- [TEXTE SUPPORT]
((
Rencontres professionnelles informelles

À l’entrée, chaque participant s’est vu remettre un papier, de manière aléatoire, sur lequel est inscrit « round 1 », « round 2 » ou « round 3 ». Afin de ne pas créer de pagaille, les vingtenaires doivent patienter, parfois de très longues minutes. « La pression commence à monter car j’ai un peu peur du jugement, mais la motivation est plus que jamais présente », raconte Carla Kentzinger, étudiante à Sup de pub en création publicitaire et communication. Elle qui a hérité du round 2 regrette néanmoins qu’« il n’y ait pas plus d’endroits destinés à l’attente ». Au rez-de-chaussée se trouve un bar où chacun se restaure avec les petits plats préparés par le soin des cuisiniers. Les entretiens durent une quinzaine de minutes pendant lesquelles les créatifs observent les books de leurs futurs acolytes et prodiguent critiques et conseils.
Pour Léa Trabelsi et Noémie Matter, team étudiante à Sup de Création : « Étant à la recherche d’un stage, cette opportunité présente de nombreux avantages. Par exemple : bien plus de liberté que lors d’un entretien classique. » Ce que confirme Damien Foui, directeur de création chez Dare.Win : « Bien sûr, on comprend qu’ils soient un peu stressés mais cette configuration tend à dédramatiser l’instant pour aboutir à un véritable échange à double sens. » Il est vrai que la génération présente à cette soirée est bien différente de ce qu’étaient les créatifs à leurs débuts. « Les profils sont, certes, très variés mais plus encore les supports, qui ont complètement changé par rapport à l’époque où nous étudiions », avouent Cerise Leclerc et Louise Mussot, team créatif chez Rosapark, récompensé en 2017 par de nombreux prix avec leur campagne pour Monoprix. Si certains se font parfois rabrouer, d’autres réussissent à taper dans l’œil de leur mentor d’un soir et repartent de la Creative Connection avec un stage. C’est le cas pour l’agence BETC qui profite de l’occasion pour recruter pas moins de quatre profils à partir de septembre.
))
- [VOTRE OBJECTIF] Renvoyez mot pour mot le passage du texte sur les rencontres professionnelles informelles qui va de « À l’entrée, chaque » jusqu'à « critiques et conseils. ».

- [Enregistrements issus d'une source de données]
((
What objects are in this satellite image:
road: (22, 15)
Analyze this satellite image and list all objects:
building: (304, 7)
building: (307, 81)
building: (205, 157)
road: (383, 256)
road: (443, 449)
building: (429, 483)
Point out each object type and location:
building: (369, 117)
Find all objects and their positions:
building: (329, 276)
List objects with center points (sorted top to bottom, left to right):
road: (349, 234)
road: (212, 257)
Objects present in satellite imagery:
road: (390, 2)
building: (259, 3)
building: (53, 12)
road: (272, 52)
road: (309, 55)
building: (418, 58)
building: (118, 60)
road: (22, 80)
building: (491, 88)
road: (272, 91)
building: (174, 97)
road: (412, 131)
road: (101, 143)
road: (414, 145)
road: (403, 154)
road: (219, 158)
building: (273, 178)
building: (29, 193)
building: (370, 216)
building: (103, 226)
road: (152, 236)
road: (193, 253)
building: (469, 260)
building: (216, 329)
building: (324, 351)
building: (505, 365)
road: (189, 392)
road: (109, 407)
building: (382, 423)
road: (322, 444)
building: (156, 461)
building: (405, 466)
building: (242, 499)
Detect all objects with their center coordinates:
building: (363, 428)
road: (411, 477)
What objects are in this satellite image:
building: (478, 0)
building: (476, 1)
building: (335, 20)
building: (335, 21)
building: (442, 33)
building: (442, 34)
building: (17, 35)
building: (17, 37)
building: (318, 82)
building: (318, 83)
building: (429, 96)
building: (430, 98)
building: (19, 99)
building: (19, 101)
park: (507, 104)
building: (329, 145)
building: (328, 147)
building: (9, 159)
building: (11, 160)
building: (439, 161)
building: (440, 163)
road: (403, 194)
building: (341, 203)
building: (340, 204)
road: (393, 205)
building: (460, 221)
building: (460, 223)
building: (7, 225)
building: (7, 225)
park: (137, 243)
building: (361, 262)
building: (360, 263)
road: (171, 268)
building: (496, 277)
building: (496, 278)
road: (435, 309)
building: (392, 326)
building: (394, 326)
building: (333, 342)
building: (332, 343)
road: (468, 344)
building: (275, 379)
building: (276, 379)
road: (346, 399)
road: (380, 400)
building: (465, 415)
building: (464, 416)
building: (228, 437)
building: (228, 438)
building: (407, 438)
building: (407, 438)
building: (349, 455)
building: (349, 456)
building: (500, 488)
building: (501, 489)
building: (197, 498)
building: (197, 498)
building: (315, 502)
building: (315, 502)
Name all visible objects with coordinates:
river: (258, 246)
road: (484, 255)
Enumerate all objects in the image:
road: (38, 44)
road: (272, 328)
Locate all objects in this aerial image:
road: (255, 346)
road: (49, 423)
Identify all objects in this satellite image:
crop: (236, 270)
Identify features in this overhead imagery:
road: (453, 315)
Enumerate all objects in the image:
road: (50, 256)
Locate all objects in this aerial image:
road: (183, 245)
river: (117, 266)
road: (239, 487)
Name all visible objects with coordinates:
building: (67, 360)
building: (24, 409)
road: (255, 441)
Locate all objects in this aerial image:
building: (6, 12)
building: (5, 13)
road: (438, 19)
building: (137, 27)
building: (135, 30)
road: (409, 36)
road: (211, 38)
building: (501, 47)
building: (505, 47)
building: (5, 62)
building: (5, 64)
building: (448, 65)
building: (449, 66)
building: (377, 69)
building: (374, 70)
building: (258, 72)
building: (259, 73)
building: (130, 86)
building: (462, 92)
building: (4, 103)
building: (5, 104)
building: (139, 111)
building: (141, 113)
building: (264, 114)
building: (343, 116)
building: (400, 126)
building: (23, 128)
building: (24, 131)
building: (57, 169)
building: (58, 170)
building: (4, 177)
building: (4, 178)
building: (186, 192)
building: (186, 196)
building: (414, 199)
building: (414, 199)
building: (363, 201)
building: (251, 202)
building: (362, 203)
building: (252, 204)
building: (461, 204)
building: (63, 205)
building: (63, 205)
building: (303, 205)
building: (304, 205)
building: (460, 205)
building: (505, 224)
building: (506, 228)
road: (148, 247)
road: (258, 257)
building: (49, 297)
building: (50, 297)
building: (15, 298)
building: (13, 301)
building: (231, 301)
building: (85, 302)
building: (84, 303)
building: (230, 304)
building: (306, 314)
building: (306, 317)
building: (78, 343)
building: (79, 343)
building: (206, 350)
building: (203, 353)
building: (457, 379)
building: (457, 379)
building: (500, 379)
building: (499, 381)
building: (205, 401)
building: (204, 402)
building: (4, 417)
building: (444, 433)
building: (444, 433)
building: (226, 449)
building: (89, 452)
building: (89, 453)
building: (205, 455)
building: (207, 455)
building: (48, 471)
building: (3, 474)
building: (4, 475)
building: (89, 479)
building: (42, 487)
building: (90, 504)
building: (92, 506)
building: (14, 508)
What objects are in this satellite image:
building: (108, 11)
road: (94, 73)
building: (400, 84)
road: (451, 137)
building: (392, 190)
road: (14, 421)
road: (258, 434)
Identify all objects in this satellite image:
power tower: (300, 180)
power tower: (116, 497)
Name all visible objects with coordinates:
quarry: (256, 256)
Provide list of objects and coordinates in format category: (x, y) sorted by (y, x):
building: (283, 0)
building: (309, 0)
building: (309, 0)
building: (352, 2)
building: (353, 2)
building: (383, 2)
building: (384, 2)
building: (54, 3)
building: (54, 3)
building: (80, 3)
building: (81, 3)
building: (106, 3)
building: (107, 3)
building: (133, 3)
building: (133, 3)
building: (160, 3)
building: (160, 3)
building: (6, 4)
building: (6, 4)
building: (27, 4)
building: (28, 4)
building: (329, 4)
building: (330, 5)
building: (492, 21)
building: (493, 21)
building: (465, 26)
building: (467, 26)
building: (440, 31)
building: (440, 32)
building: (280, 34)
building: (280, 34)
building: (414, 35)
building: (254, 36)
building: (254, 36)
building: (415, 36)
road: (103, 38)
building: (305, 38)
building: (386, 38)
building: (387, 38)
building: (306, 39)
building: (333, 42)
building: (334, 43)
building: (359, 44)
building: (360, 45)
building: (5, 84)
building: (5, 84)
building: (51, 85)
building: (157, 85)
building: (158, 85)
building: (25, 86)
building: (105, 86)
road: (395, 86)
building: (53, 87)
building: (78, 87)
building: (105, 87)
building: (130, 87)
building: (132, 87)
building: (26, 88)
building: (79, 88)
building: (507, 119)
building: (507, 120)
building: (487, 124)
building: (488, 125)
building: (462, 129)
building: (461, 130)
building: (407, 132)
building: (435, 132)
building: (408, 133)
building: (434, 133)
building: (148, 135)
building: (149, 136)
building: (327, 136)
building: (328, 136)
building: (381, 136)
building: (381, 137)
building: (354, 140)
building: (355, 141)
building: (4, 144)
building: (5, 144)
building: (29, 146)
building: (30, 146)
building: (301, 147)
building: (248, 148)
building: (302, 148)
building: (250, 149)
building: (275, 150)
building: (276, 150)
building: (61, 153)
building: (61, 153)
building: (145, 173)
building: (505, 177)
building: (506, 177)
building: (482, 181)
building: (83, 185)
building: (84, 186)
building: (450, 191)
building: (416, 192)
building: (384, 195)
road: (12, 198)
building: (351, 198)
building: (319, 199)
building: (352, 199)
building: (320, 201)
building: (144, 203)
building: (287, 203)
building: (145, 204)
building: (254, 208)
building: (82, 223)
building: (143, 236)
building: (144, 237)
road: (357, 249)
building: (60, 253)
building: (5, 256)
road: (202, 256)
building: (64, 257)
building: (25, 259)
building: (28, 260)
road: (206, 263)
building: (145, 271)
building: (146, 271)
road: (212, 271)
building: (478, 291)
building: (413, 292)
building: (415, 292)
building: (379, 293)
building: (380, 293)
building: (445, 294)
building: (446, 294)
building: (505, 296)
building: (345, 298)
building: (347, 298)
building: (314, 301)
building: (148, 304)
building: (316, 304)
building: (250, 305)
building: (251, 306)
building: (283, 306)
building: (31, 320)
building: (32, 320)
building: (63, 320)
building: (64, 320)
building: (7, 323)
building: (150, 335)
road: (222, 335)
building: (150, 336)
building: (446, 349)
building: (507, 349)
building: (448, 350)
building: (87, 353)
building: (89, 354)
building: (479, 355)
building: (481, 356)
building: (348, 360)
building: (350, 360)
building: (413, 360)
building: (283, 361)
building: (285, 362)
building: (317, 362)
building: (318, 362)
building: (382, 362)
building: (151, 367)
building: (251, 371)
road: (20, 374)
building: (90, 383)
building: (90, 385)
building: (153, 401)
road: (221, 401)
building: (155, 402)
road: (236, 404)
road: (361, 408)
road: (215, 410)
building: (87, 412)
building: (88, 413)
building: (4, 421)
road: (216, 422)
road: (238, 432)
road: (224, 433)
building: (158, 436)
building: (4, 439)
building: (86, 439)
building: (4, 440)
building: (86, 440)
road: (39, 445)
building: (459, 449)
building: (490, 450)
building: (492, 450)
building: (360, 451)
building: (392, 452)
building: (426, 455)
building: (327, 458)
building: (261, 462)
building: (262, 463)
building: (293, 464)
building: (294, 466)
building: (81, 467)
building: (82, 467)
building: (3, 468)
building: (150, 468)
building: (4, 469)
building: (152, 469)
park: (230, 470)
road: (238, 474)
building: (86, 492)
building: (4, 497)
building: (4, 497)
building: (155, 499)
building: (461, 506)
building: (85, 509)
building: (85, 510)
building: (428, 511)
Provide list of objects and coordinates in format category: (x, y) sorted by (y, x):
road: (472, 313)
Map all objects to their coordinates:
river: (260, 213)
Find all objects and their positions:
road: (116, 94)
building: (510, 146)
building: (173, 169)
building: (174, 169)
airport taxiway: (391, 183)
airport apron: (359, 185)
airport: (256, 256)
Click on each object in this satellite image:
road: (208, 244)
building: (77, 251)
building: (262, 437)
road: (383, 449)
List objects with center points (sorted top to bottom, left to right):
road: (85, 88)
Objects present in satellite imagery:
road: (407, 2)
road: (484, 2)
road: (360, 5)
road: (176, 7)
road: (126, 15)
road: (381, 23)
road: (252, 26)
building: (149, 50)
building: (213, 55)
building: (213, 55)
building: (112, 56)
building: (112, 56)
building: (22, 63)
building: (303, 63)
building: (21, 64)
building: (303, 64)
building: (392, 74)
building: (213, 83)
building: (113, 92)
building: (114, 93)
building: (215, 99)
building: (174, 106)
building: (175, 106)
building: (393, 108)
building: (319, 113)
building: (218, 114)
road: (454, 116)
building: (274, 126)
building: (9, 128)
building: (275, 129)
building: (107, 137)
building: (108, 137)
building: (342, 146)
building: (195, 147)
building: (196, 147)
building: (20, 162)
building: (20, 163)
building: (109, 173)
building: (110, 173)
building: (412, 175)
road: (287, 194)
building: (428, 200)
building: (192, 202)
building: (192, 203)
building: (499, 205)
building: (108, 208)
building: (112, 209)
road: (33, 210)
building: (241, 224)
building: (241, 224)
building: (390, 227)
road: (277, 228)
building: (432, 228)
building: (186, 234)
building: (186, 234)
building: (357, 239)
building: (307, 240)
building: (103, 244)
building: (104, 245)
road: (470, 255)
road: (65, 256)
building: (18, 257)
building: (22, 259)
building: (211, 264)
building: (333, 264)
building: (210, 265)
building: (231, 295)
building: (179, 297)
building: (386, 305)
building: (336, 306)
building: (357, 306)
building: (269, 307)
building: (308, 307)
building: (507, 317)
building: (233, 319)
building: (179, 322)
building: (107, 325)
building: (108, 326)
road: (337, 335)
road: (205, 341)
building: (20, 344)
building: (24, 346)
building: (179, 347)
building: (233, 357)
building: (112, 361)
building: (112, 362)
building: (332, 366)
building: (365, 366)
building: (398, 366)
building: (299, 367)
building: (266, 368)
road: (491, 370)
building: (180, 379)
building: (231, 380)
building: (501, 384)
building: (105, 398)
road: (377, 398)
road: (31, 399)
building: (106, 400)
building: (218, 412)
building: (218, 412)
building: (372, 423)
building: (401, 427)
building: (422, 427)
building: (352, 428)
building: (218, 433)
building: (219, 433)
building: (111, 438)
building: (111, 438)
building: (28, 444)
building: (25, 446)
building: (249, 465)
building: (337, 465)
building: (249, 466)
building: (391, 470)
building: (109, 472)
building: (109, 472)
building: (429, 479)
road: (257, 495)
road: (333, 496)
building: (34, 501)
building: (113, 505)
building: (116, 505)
))
- [TRAVAIL RÉALISÉ]
À l’entrée, chaque participant s’est vu remettre un papier, de manière aléatoire, sur lequel est inscrit « round 1 », « round 2 » ou « round 3 ». Afin de ne pas créer de pagaille, les vingtenaires doivent patienter, parfois de très longues minutes. « La pression commence à monter car j’ai un peu peur du jugement, mais la motivation est plus que jamais présente », raconte Carla Kentzinger, étudiante à Sup de pub en création publicitaire et communication. Elle qui a hérité du round 2 regrette néanmoins qu’« il n’y ait pas plus d’endroits destinés à l’attente ». Au rez-de-chaussée se trouve un bar où chacun se restaure avec les petits plats préparés par le soin des cuisiniers. Les entretiens durent une quinzaine de minutes pendant lesquelles les créatifs observent les books de leurs futurs acolytes et prodiguent critiques et conseils.